Hi there, how are you today? Oh, I’m so glad to have you hear with me on this dreary, soggy day.
I have an idea, let’s practice our baking. What’s that, you say? Your oven isn’t working? No matter, I have the perfect recipe for that: Sourdough English Muffins from King Arthur Flour.
I like this recipe for a handful of reasons, it’s relatively straightforward and great for a lazy day around the house, to name two. I also like that it’s an excuse to discard some of my sourdough starter without guilt from throwing it away. If English muffins sound a bit scary, that’s ok, we’ll get through this together.
Sourdough English Muffins, recipe adapted slightly from King Arthur Flour
Yield: 12+ muffins
Tools & Gadgets:
- Digital scale
- Cast iron skillet, 12″ is great but any size will do
- Digital thermometer
- 420 grams flour (I used half all-purpose and half whole wheat)
- 225 grams water, lukewarm
- 120 grams sourdough starter
- 28 grams butter, room temperature
- 22 g powdered goat milk
- 12 grams sugar
- 2 tsp yeast, active dry or instant, just shy of a packet
- 1.5 tsp salt, kosher or fine sea salt
- 1/8 tsp citric acid, optional (to increase sour flavor, I used this and didn’t notice much impact, so only use if you already happen to have it on hand)
- Cornmeal, fine, for dusting skillet
- Olive oil, for greasing bowl
- In a large bowl, mix sugar and water until sugar is dissolved, sprinkle in yeast and allow to stand until yeast appears foamy or bubbles form (we’re making sure that our yeast is viable). The yeast is responsible for making your muffins puff up, it does so by eating the sugars in the dough (sugar and flour) and releasing carbon dioxide gas. While we use sourdough starter in this recipe, it’s mostly for flavor and not so much puffiness.
- Stir gently, then add remaining ingredients (except cornmeal), using your hands, gently combine ingredients, working from the outside edges into the center, until evenly wet, smooth dough forms, if it’s too sticky you might try adding a smidgen more flour. Keep a small bowl of water nearby to dip your fingers in, this will help keep the dough from sticking to you.
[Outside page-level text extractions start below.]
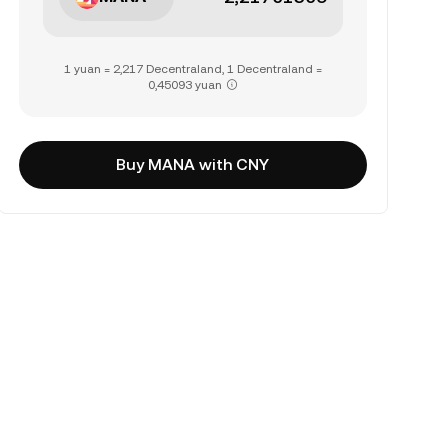
1 yuan = 2,217 Decentraland, 1 Decentraland =
0,45093 yuan
Buy MANA with CNY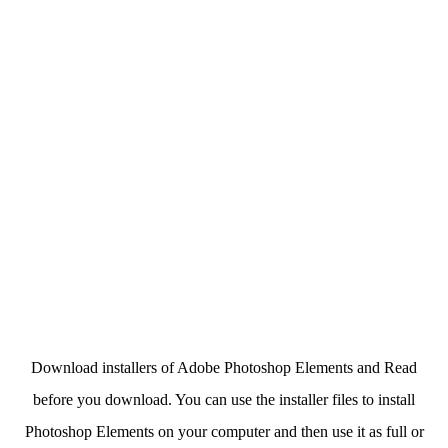
Download installers of Adobe Photoshop Elements and Read
before you download. You can use the installer files to install
Photoshop Elements on your computer and then use it as full or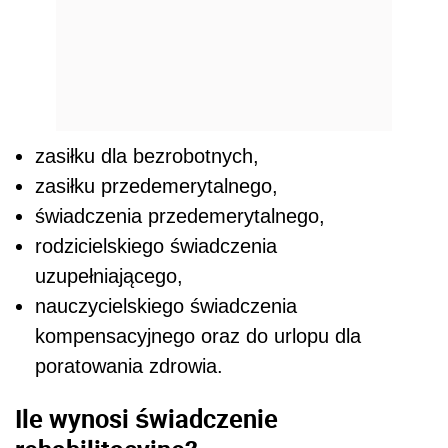
zasiłku dla bezrobotnych,
zasiłku przedemerytalnego,
świadczenia przedemerytalnego,
rodzicielskiego świadczenia
uzupełniającego,
nauczycielskiego świadczenia
kompensacyjnego oraz do urlopu dla
poratowania zdrowia.
Ile wynosi świadczenie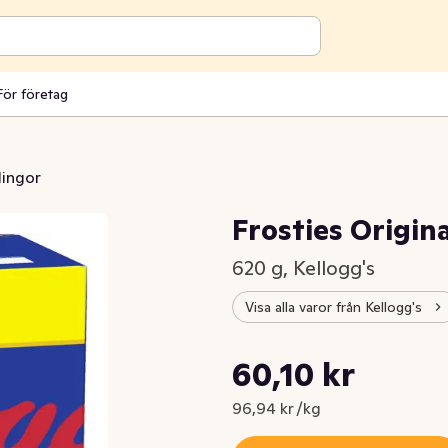
För företag
lingor
Frosties Origina
620 g, Kellogg's
Visa alla varor från Kellogg's
Styckpris: 96,94 kr /kg
60,10 kr
Nuvarande pris är: 60,10 kr
96,94 kr /kg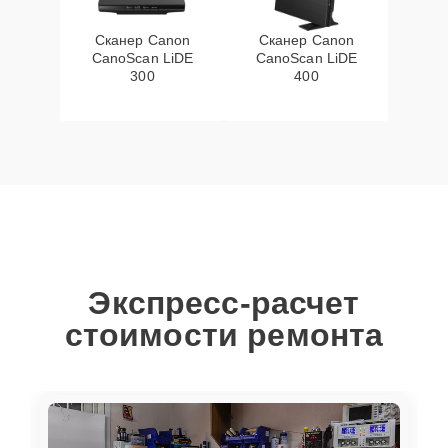
Сканер Canon
Сканер Canon
CanoScan LiDE
CanoScan LiDE
300
400
Экспресс-расчет
стоимости ремонта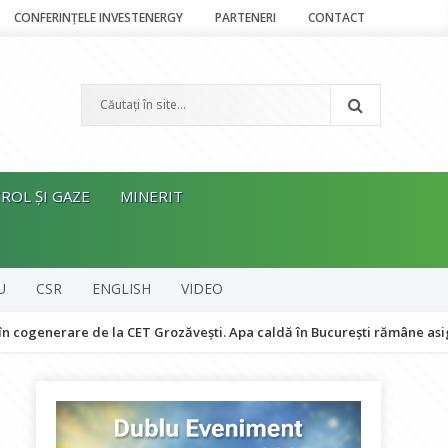
CONFERINȚELE INVESTENERGY
PARTENERI
CONTACT
ROL ȘI GAZE
MINERIT
U
CSR
ENGLISH
VIDEO
re de la CET Grozăvești. Apa caldă în București rămâne asigurată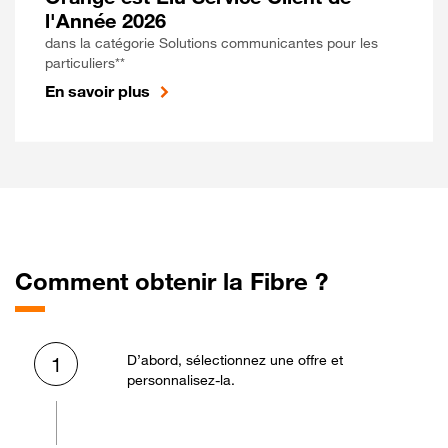
l'Année 2026
dans la catégorie Solutions communicantes pour les
particuliers**
En savoir plus
Comment obtenir la Fibre ?
D’abord, sélectionnez une offre et
1
personnalisez-la.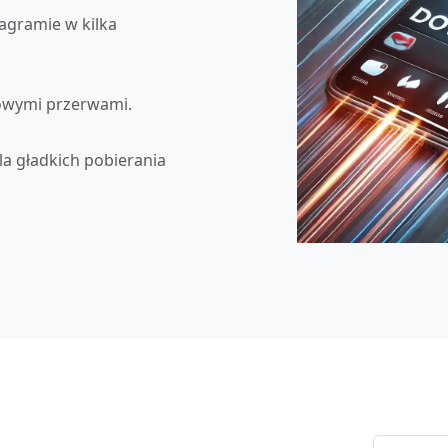
tagramie w kilka
owymi przerwami.
la gładkich pobierania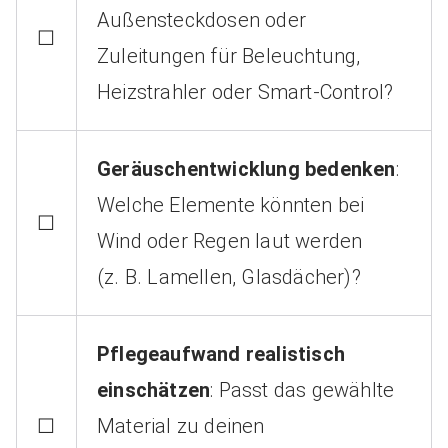
Außensteckdosen oder
☐
Zuleitungen für Beleuchtung,
Heizstrahler oder Smart-Control?
Geräuschentwicklung bedenken
:
Welche Elemente könnten bei
☐
Wind oder Regen laut werden
(z. B. Lamellen, Glasdächer)?
Pflegeaufwand realistisch
einschätzen
: Passt das gewählte
☐
Material zu deinen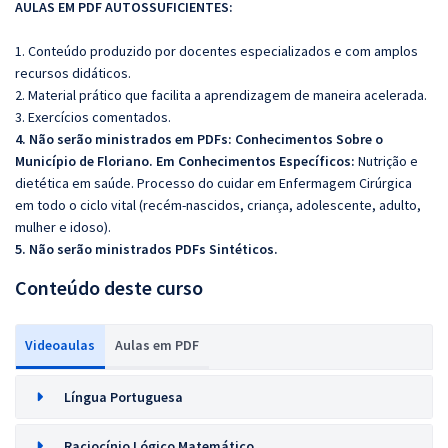
AULAS EM PDF AUTOSSUFICIENTES:
1. Conteúdo produzido por docentes especializados e com amplos
recursos didáticos.
2. Material prático que facilita a aprendizagem de maneira acelerada.
3. Exercícios comentados.
4. Não serão ministrados em PDFs: Conhecimentos Sobre o
Município de Floriano. Em Conhecimentos Específicos:
Nutrição e
dietética em saúde. Processo do cuidar em Enfermagem Cirúrgica
em todo o ciclo vital (recém-nascidos, criança, adolescente, adulto,
mulher e idoso).
5. Não serão ministrados PDFs Sintéticos.
Conteúdo deste curso
Videoaulas
Aulas em PDF
Língua Portuguesa
Raciocínio Lógico Matemático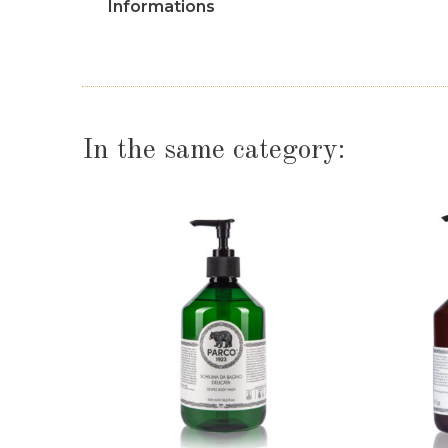
Informations
In the same category: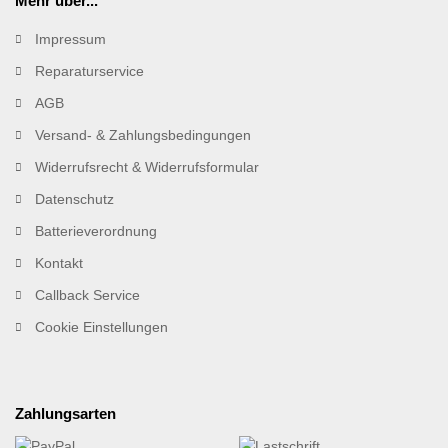
Mehr über...
Impressum
Reparaturservice
AGB
Versand- & Zahlungsbedingungen
Widerrufsrecht & Widerrufsformular
Datenschutz
Batterieverordnung
Kontakt
Callback Service
Cookie Einstellungen
Zahlungsarten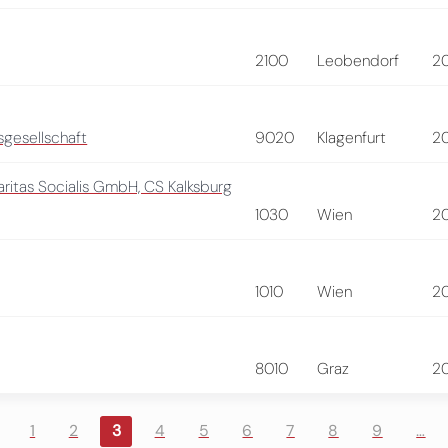
2100
Leobendorf
2
gesellschaft
9020
Klagenfurt
2
ritas Socialis GmbH, CS Kalksburg
1030
Wien
2
1010
Wien
2
8010
Graz
2
1
2
3
4
5
6
7
8
9
…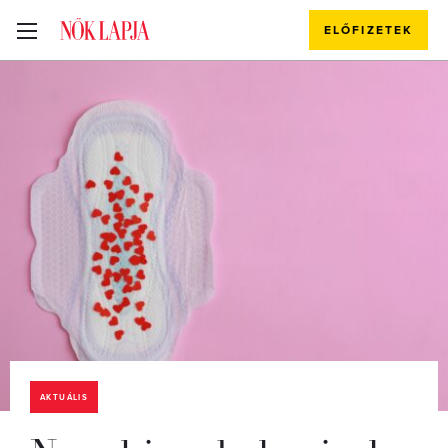
ELŐFIZETEK
AKTUÁLIS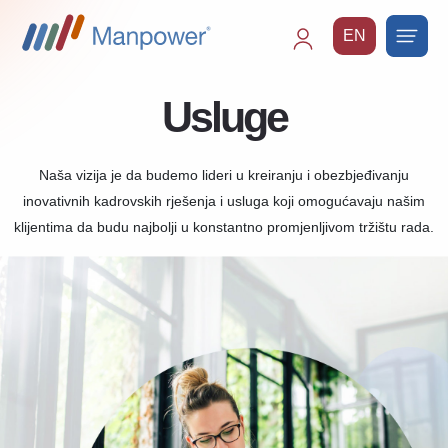
EN
Main
navigation
Usluge
Naša vizija je da budemo lideri u kreiranju i obezbjeđivanju
inovativnih kadrovskih rješenja i usluga koji omogućavaju našim
klijentima da budu najbolji u konstantno promjenljivom tržištu rada.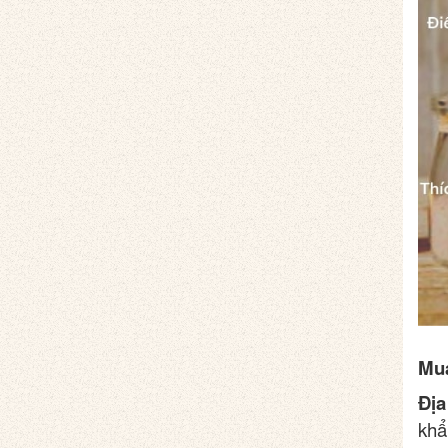
Mua
Địa
khẩ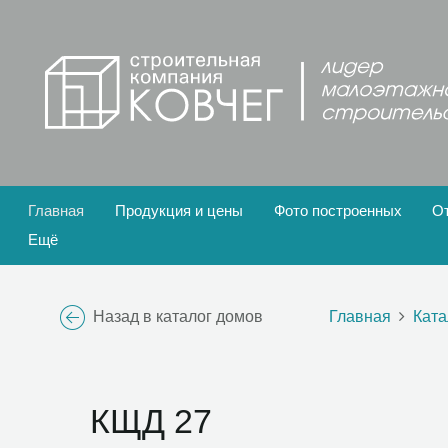
Главная
Продукция и цены
Фото построенных
О
Ещё
Назад в каталог домов
Главная
Ката
КЩД 27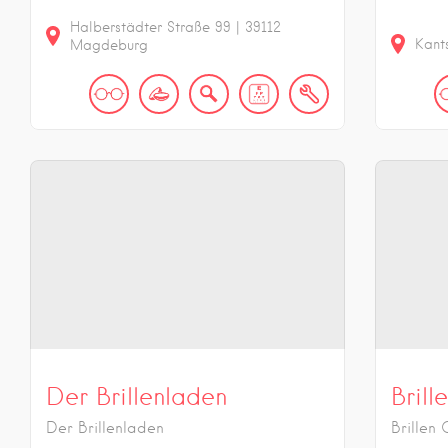
Halberstädter Straße
99
|
39112
Kant
Magdeburg
Der Brillenladen
Bril
Der Brillenladen
Brillen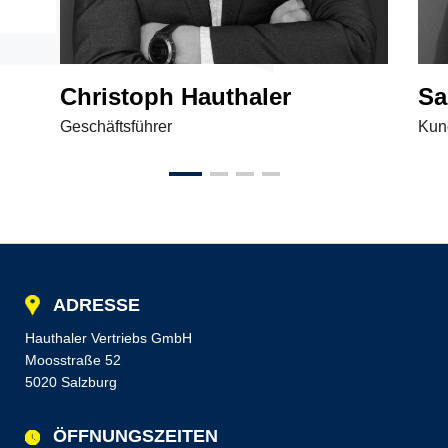
Christoph Hauthaler
Sa
Geschäftsführer
Kun
ADRESSE
Hauthaler Vertriebs GmbH
Moosstraße 52
5020 Salzburg
ÖFFNUNGSZEITEN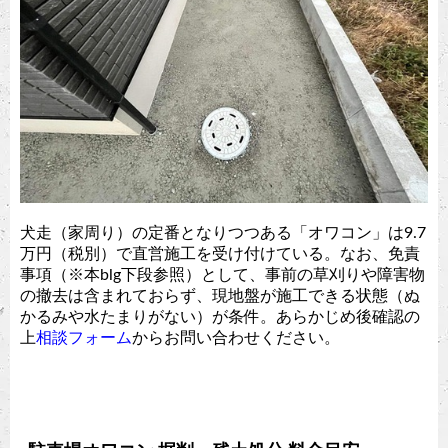
犬走（家周り）の定番となりつつある「オワコン」は9.7
万円（税別）で直営施工を受け付けている。なお、免責
事項（※本blg下段参照）として、事前の草刈りや障害物
の撤去は含まれておらず、現地盤が施工できる状態（ぬ
かるみや水たまりがない）が条件。あらかじめ後確認の
上
相談フォーム
からお問い合わせください。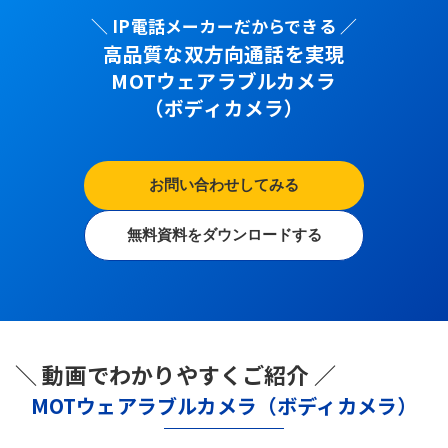
＼ IP電話メーカーだからできる ／
高品質な双方向通話を実現
MOTウェアラブルカメラ
（ボディカメラ）
お問い合わせしてみる
無料資料をダウンロードする
＼ 動画でわかりやすくご紹介 ／
MOTウェアラブルカメラ（ボディカメラ）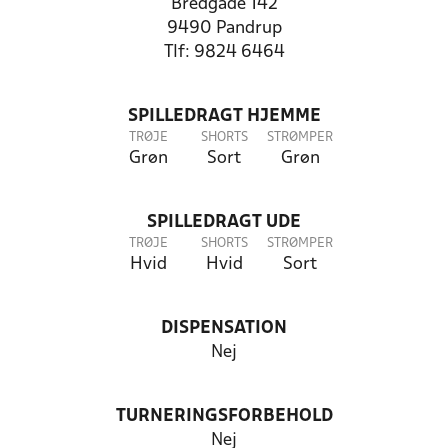
Bredgade 142
9490 Pandrup
Tlf: 9824 6464
SPILLEDRAGT HJEMME
TRØJE
SHORTS
STRØMPER
Grøn
Sort
Grøn
SPILLEDRAGT UDE
TRØJE
SHORTS
STRØMPER
Hvid
Hvid
Sort
DISPENSATION
Nej
TURNERINGSFORBEHOLD
Nej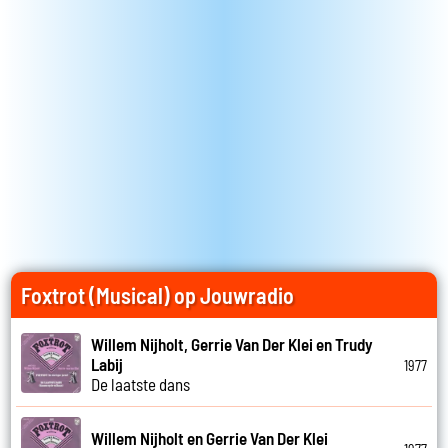
Foxtrot (Musical) op Jouwradio
Willem Nijholt, Gerrie Van Der Klei en Trudy
Labij
1977
De laatste dans
Willem Nijholt en Gerrie Van Der Klei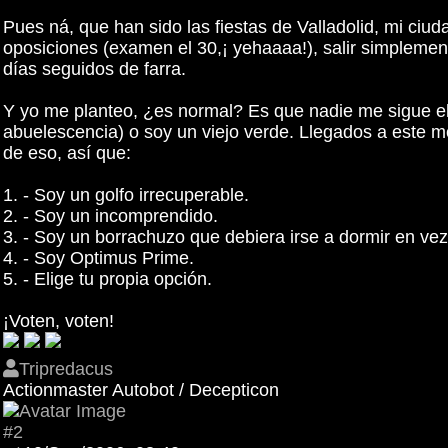
Pues ná, que han sido las fiestas de Valladolid, mi ciu
oposiciones (examen el 30,¡ yehaaaa!), salir simplemen
días seguidos de farra.
Y yo me planteo, ¿es normal? Es que nadie me sigue el 
abuelescencia) o soy un viejo verde. Llegados a este 
de eso, así que:
1. - Soy un golfo irrecuperable.
2. - Soy un incomprendido.
3. - Soy un borrachuzo que debiera irse a dormir en vez
4. - Soy Optimus Prime.
5. - Elige tu propia opción.
¡Voten, voten!
Tripredacus
Actionmaster Autobot / Decepticon
#2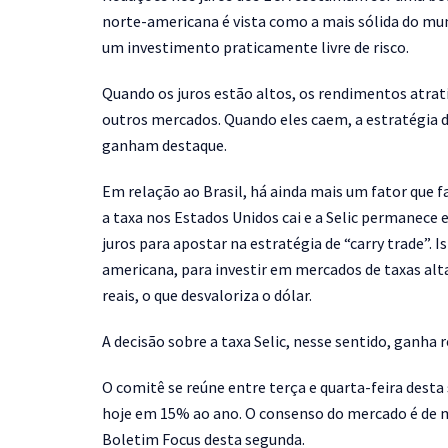
norte-americana é vista como a mais sólida do mun
um investimento praticamente livre de risco.
Quando os juros estão altos, os rendimentos atrati
outros mercados. Quando eles caem, a estratégia de
ganham destaque.
Em relação ao Brasil, há ainda mais um fator que f
a taxa nos Estados Unidos cai e a Selic permanece 
juros para apostar na estratégia de “carry trade”.
americana, para investir em mercados de taxas alta
reais, o que desvaloriza o dólar.
A decisão sobre a taxa Selic, nesse sentido, ganha 
O comitê se reúne entre terça e quarta-feira desta 
hoje em 15% ao ano. O consenso do mercado é de 
Boletim Focus desta segunda.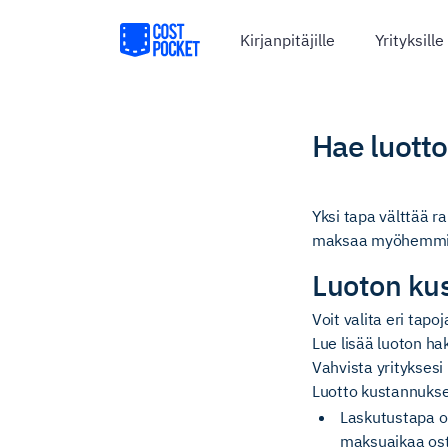
Kirjanpitäjille
Yrityksille
Hae luott
Yksi tapa välttää ra
maksaa myöhemmi
Luoton ku
Voit valita eri tapo
Lue lisää luoton h
Vahvista yrityksesi 
Luotto kustannukse
Laskutustapa o
maksuaikaa osto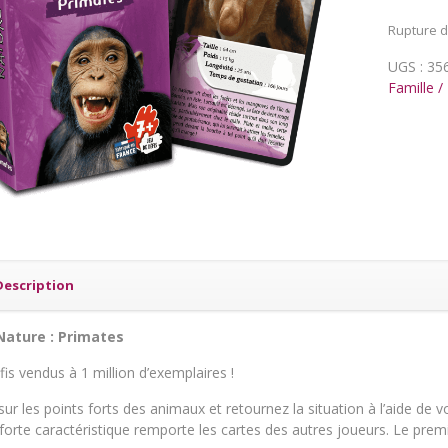
Rupture d
UGS :
35
Famille /
Description
Nature : Primates
is vendus à 1 million d’exemplaires !
sur les points forts des animaux et retournez la situation à l’aide de v
 forte caractéristique remporte les cartes des autres joueurs. Le premie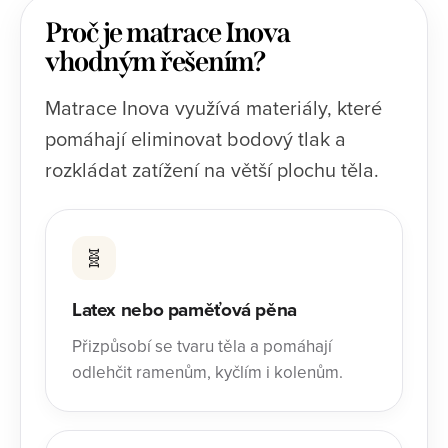
Proč je matrace Inova
vhodným řešením?
Matrace Inova využívá materiály, které
pomáhají eliminovat bodový tlak a
rozkládat zatížení na větší plochu těla.
🧬
Latex nebo paměťová pěna
Přizpůsobí se tvaru těla a pomáhají
odlehčit ramenům, kyčlím i kolenům.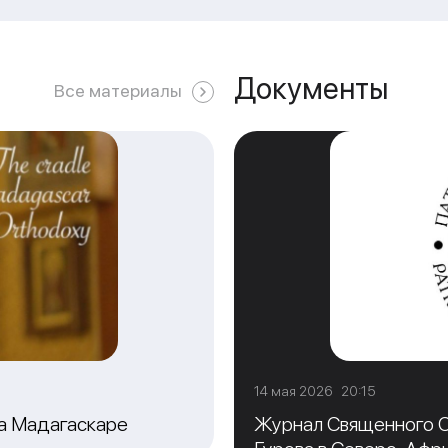
Документы
Все материалы
14 мая 2026 20:15
на Мадагаскаре
Журнал Священного С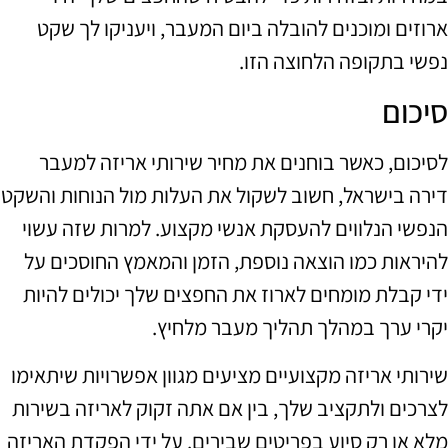
ארוזים ומוכנים להובלה ביום המעבר, ויעניקו לך שקט
נפשי בתקופה הלחוצה הזו.
סיכום
לסיכום, כאשר בוחנים את מחיר שירותי אריזה למעבר
דירה בישראל, חשוב לשקול את העלות מול הנוחות והשקט
הנפשי הנלווים להעסקת אנשי מקצוע. למרות שזה עשוי
להיראות כמו הוצאה נוספת, הזמן והמאמץ החוסכים על
ידי קבלת מומחים לארוז את החפצים שלך יכולים להיות
יקרי ערך במהלך תהליך מעבר מלחיץ.
שירותי אריזה מקצועיים מציעים מגוון אפשרויות שיתאימו
לצרכים ולתקציב שלך, בין אם אתה זקוק לאריזה בשירות
מלא או רק סיוע בפריטים שבירים. על ידי הפקדת האריזה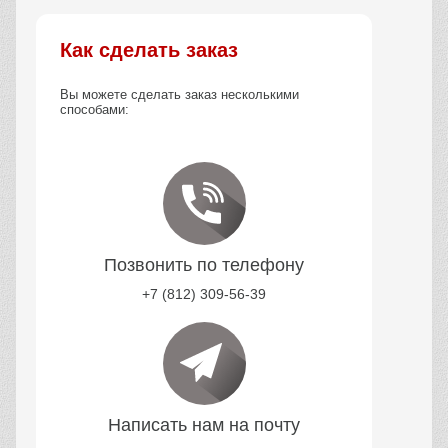
Как сделать заказ
Вы можете сделать заказ несколькими
способами:
Позвонить по телефону
+7 (812) 309-56-39
Написать нам на почту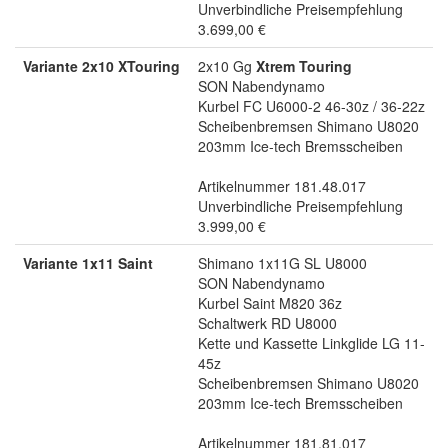
Unverbindliche Preisempfehlung
3.699,00 €
Variante 2x10 XTouring
2x10 Gg
Xtrem Touring
SON Nabendynamo
Kurbel FC U6000-2 46-30z / 36-22z
Scheibenbremsen Shimano U8020
203mm Ice-tech Bremsscheiben
Artikelnummer 181.48.017
Unverbindliche Preisempfehlung
3.999,00 €
Variante 1x11 Saint
Shimano 1x11G SL U8000
SON Nabendynamo
Kurbel Saint M820 36z
Schaltwerk RD U8000
Kette und Kassette Linkglide LG 11-
45z
Scheibenbremsen Shimano U8020
203mm Ice-tech Bremsscheiben
Artikelnummer 181.81.017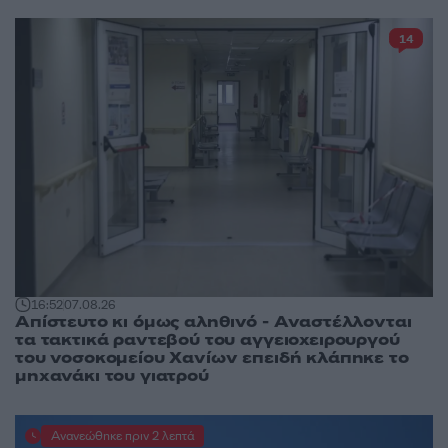
14
16:52
07.08.26
Απίστευτο κι όμως αληθινό - Aναστέλλονται
τα τακτικά ραντεβού του αγγειοχειρουργού
του νοσοκομείου Χανίων επειδή κλάπηκε το
μηχανάκι του γιατρού
Ανανεώθηκε πριν 2 λεπτά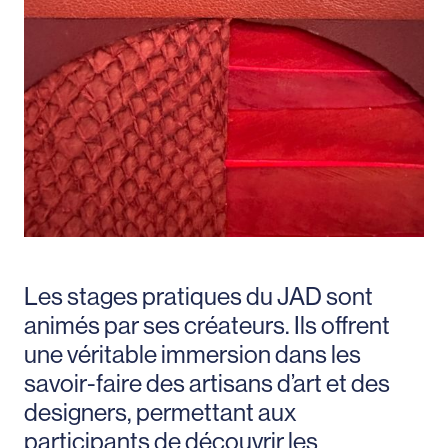
Les stages pratiques du JAD sont
animés par ses créateurs. Ils offrent
une véritable immersion dans les
savoir-faire des artisans d’art et des
designers, permettant aux
participants de découvrir les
- Place dough in a lightly greased bowl to rise and cover with plastic wrap or a slightly damp dish towel. From here, you have 2 options: I placed my bowl directly in the fridge overnight to develop the sourdough flavor (you could leave up to 24 hours), or you could allow to rise at room temperature for 1.5-2 hours, until slightly puffy.
- If removing dough from fridge, allow to rest on your counter until it reaches room temperature, about 2 hours, then turn out onto a lightly floured surface and roll into 1/2″ disc. If you let your dough rise on the counter, deflate and turn out onto lightly floured work surface, allow to rest another 10 minutes before rolling out.
- Using a glass or round cutter about 3″ wide, cut out circles and place on baking sheet dusted with cornmeal to rise. Once you’ve cut all you can from the disc, combine scraps and roll out again, allow to rest a few minutes before cutting out another round of circles. I had to do this 3 times, but the final round I just split the dough in two and formed into 3″ round discs which worked fine, though these muffins rose less evenly and weren’t as pretty.
- Allow muffins to rise on cornmeal dusted baking sheet until puffy, about an hour.
- At the end of the rise, preheat your cast iron skillet on a large burner over med-low heat, sprinkle with cornmeal, and place muffins evenly spaced. Cook muffins about 10 minutes per side, allowing to develop some color and cook through. A digital thermometer inserted into the center should read 190 degrees fahrenheit or higher when done. Using my 12″ skillet I was able to cook my 15 muffins in 3 batches.
- Remove from heat and allow to cool on a wire rack. Enjoy with butter and jam or whatever your heart desires.
There you have it! English muffins? Sourdough? Not that scary after all.